■ Problem statement:
Would you please repeat exactly the lines from the one containing "## 1. 데이터 스트림" to the end of the records, both included, and leave out the rest?

[Source texts of formatted documents]
□ □ □

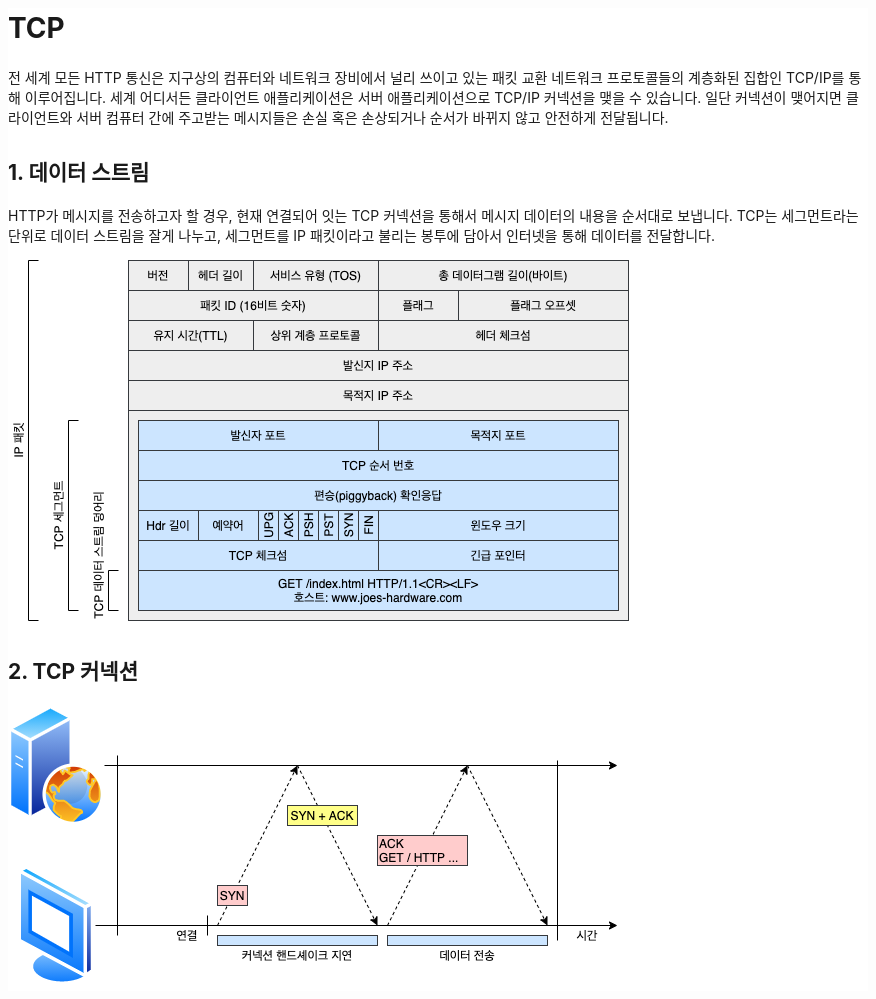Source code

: # TCP

전 세계 모든 HTTP 통신은 지구상의 컴퓨터와 네트워크 장비에서 널리 쓰이고 있는 패킷 교환 네트워크 프로토콜들의 계층화된 집합인 TCP/IP를 통해 이루어집니다. 세계 어디서든 클라이언트 애플리케이션은 서버 애플리케이션으로 TCP/IP 커넥션을 맺을 수 있습니다. 일단 커넥션이 맺어지면 클라이언트와 서버 컴퓨터 간에 주고받는 메시지들은 손실 혹은 손상되거나 순서가 바뀌지 않고 안전하게 전달됩니다.

## 1. 데이터 스트림

HTTP가 메시지를 전송하고자 할 경우, 현재 연결되어 잇는 TCP 커넥션을 통해서 메시지 데이터의 내용을 순서대로 보냅니다. TCP는 세그먼트라는 단위로 데이터 스트림을 잘게 나누고, 세그먼트를 IP 패킷이라고 불리는 봉투에 담아서 인터넷을 통해 데이터를 전달합니다.

![IP 패킷은 TCP 데이터 스트림 덩어리를 운반하는 TCP 세그먼트를 실어 나릅니다.](../_images/network-tcp01.png)

## 2. TCP 커넥션

![TCP는 데이터를 전송하기 전에, 커넥션 설정을 위해 두 개의 패킷 전송을 해야 합니다.](../_images/network-tcp02.png)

□ □ □

■ Written solution:
## 1. 데이터 스트림

HTTP가 메시지를 전송하고자 할 경우, 현재 연결되어 잇는 TCP 커넥션을 통해서 메시지 데이터의 내용을 순서대로 보냅니다. TCP는 세그먼트라는 단위로 데이터 스트림을 잘게 나누고, 세그먼트를 IP 패킷이라고 불리는 봉투에 담아서 인터넷을 통해 데이터를 전달합니다.

![IP 패킷은 TCP 데이터 스트림 덩어리를 운반하는 TCP 세그먼트를 실어 나릅니다.](../_images/network-tcp01.png)

## 2. TCP 커넥션

![TCP는 데이터를 전송하기 전에, 커넥션 설정을 위해 두 개의 패킷 전송을 해야 합니다.](../_images/network-tcp02.png)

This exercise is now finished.